[Source texts of formatted documents]

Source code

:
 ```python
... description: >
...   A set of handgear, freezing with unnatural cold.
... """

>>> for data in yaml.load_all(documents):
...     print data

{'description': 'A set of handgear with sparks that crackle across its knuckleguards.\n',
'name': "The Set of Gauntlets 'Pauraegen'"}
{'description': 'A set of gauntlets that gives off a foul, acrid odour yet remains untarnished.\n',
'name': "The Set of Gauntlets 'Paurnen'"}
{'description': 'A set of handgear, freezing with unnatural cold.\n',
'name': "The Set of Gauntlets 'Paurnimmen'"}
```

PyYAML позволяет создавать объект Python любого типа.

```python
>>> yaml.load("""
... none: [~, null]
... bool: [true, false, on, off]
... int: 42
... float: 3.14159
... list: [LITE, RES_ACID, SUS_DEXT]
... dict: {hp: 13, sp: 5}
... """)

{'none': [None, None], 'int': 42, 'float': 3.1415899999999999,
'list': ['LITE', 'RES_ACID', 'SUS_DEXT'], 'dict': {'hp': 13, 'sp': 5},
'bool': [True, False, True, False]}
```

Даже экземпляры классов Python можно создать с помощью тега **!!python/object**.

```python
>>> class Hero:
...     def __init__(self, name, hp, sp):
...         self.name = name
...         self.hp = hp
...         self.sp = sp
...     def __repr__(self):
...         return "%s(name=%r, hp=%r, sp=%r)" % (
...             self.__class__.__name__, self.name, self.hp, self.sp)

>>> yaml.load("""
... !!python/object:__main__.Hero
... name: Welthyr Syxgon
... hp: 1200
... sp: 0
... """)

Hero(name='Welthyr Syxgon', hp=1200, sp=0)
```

- [The task] Extract all lines from the data in which "float" is found.

- [Answer box]
... float: 3.14159
{'none': [None, None], 'int': 42, 'float': 3.1415899999999999,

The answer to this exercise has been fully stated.